The governor’s concerns are not unwarranted. Various short-term and one-off factors combined to facilitate the positive second-quarter reporting that sparked these calls for a change in interest rate—most notably a drop in imports that boosted gross domestic product (GDP) numbers for 2016. Additionally, business investment saw an 8.2-percent drop, marking the ninth consecutive quarter in which a contraction was recorded in that sector. External factors have also influenced the performance of the Canadian economy. Following the publication of the recent data, the Canadian dollar rose, but then almost immediately declined. Anxiety surrounding the country’s trade dynamics has also played a part in the overall performance as fears of reduced trade with the United States cause more misgivings.
This fits the narrative outlined by Don Pittis who, in a recent CBC News article, suggested that credit-rating agencies Moody’s, Fitch and S&P have historically skewed the Canadian banking market with their sometimes incorrect reporting. While the agencies have been effective at monitoring the market, they are neither imperfect nor immune from mistakes. Most notable were the positive ratings given to mortgage-backed securities prior to the 2008 banking collapse. Similarly concerning was their inability to foresee the 2014 collapse of oil prices that destabilized world markets.

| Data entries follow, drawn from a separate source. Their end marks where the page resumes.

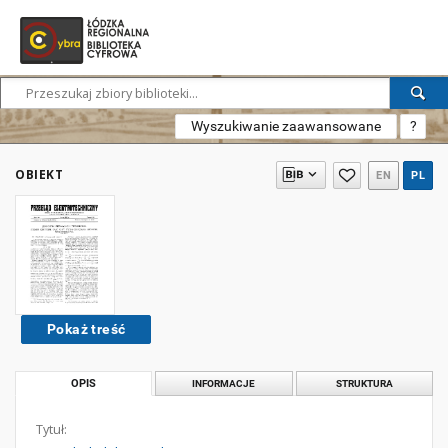
Wyszukiwanie zaawansowane
?
OBIEKT
EN
PL
Pokaż treść
OPIS
INFORMACJE
STRUKTURA
Tytuł:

Despite the cautiousness of the Bank of Canada and its governor, Stephen Poloz, there exists a slew of reasons to believe that the Canadian banking sector is fundamentally built for strong returns. For instance, a recent Bloomberg report explains that tighter regulation and less risky investment on behalf of Canadian banks yields returns that are less volatile and more consistent. Yet this still leaves the Canadian banking market exposed to a potential downturn in the overheated housing market. While this is a concern, it is not a threat to current bank returns. While Canada boasts historically low default rates, there is still a strong culture of insuring against the risk of default from borrowers. The party insuring this risk is the Canada Mortgage and Housing Corporation (CMHC), and banks are traditionally one of the financers for their customers’ insurance premiums. Ultimately, Canadian banks are in a starkly more beneficial position than their American counterparts, with more propensity for stable growth and lower stock volatility that, despite Governor Poloz’s remarks, are definitely a reason to be confident about Canadian banks in the near-term.